Programmers, especially novice programmers, often rely on autogenerated feedback to fix dysfunctional code; whether that’s an error produced by the language’s compiler/interpreter or feedback generated by an autograding tool. With the advent of generative AI, specifically large language models, it is now theoretically possible to generate human-like feedback on faulty code and to enhance existing deterministic feedback that may be hard to understand. Ideally, the addition of AI-generated feedback would enhance student code comprehension further. To explore this possibility we added a new tool to the autograder/feedback pipeline Pedal that submits a prompt with the programmer’s code to OpenAI’s GPT-4 model. Several variations of the prompt were run on 80 anonymized student programs from an introductory computer science course, taken from problems with a wide range of observed difficulty. Comparing the utility of the AI-generated feedback to the pre-existing Pedal feedback necessitated the creation of a new rubric to measure feedback utility.
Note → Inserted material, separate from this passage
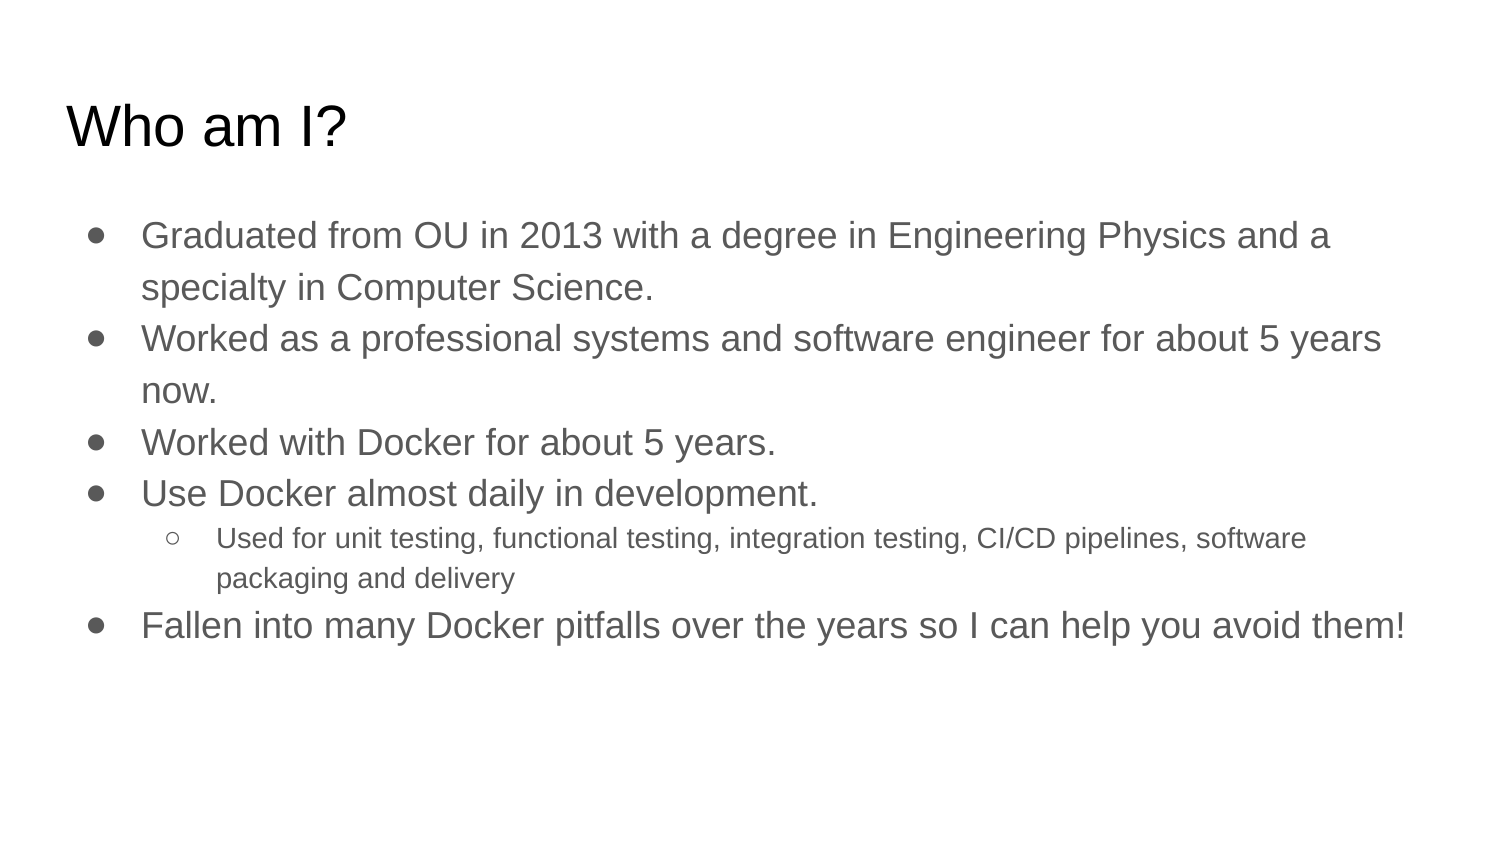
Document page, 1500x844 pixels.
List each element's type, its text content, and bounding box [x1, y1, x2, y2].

title Who am I? [51, 72, 1449, 167]
list Graduated from OU in 2013 with a degree in Engineering Physics and a specialty in Computer Science. Worked as a professional systems and software engineer for about 5 years now. Worked with Docker for about 5 years. Use Docker almost daily in development. Used for unit testing, functional testing, integration testing, CI/CD pipelines, software packaging and delivery Fallen into many Docker pitfalls over the years so I can help you avoid them! [51, 189, 1449, 750]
Feedback accuracy, conciseness, clarity, amount of jargon, and sentiment were each measured on a one to five Likert scale for all AI-generated feedback, with the unmodified Pedal feedback similarly graded per student program. Analysis of the measurements displayed a difference in several categories; accuracy and conciseness being the most intriguing. This paper tests the viability of using a large language model to generate feedback for student submitted code and builds on existing work by creating a rubric to measure feedback utility.